§ **TASK TO CARRY OUT**: All lines from the entries below that contain the string "input" should be copied out.
(RECORDS FOR THE TASK)
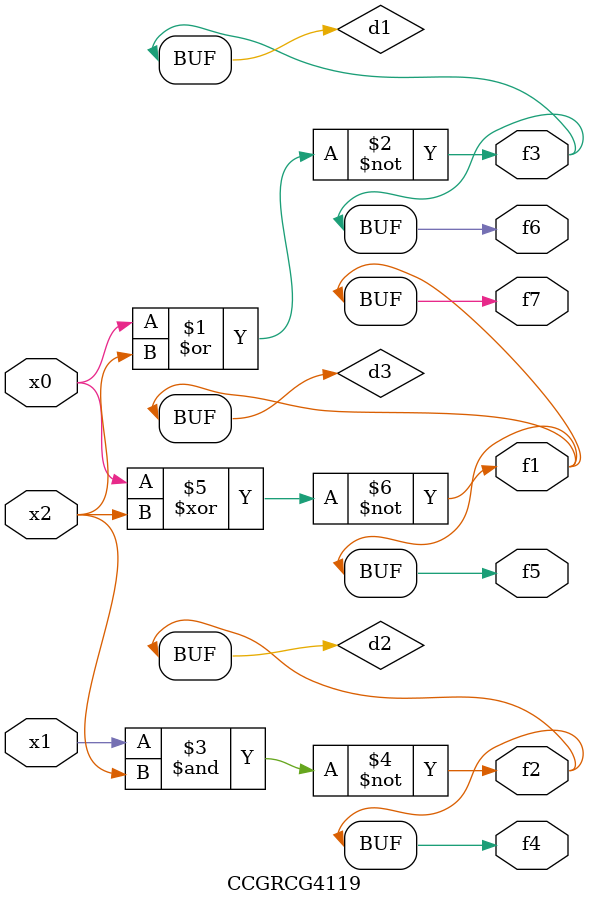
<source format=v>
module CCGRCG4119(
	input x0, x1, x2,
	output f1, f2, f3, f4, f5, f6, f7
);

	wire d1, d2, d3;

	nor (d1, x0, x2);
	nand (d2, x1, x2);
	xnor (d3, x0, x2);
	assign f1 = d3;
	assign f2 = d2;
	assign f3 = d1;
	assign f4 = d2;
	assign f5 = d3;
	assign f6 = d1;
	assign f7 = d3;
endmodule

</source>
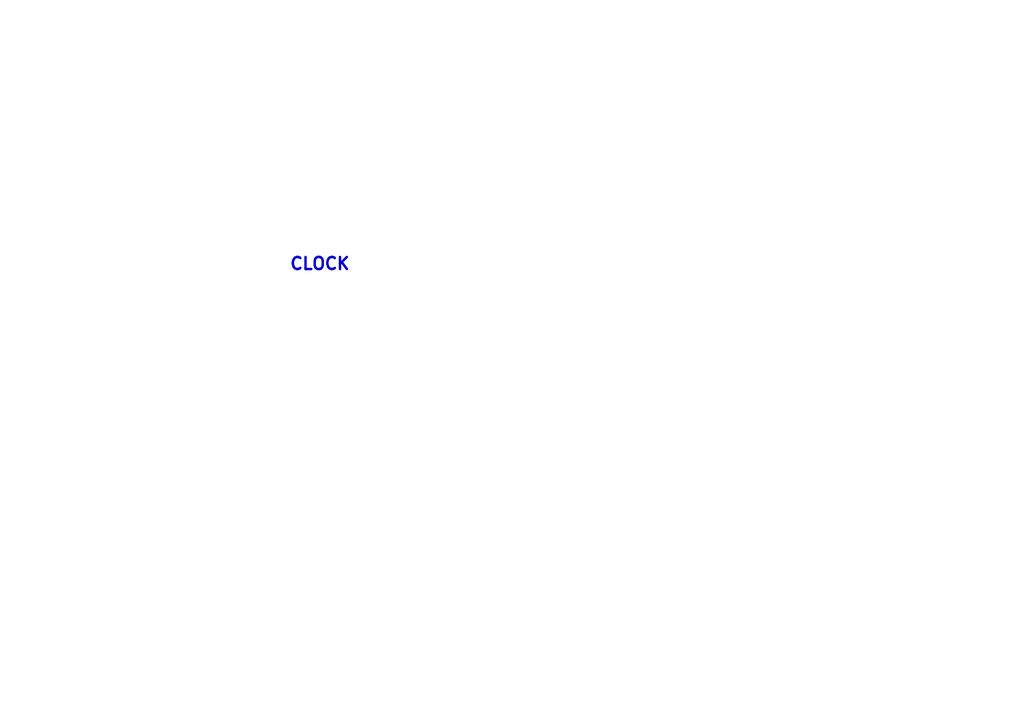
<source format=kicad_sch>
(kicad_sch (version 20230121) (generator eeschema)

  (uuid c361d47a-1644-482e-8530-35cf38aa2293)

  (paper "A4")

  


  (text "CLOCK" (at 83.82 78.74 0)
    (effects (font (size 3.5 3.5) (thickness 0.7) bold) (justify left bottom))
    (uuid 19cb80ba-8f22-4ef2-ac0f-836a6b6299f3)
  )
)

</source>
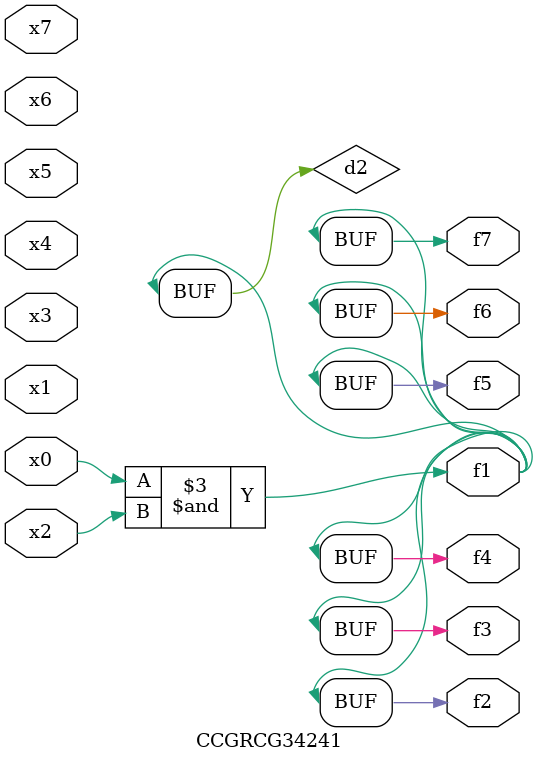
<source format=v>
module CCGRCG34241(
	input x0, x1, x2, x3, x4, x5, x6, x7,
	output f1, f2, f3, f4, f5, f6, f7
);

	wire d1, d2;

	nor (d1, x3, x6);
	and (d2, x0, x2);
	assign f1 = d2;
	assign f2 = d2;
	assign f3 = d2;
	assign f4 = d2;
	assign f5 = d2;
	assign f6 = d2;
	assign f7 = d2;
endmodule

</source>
(End RECORDS FOR THE TASK)
§ **ANSWER TO THE EXERCISE**:
	input x0, x1, x2,
	input x0, x1, x2, x3, x4, x5, x6, x7,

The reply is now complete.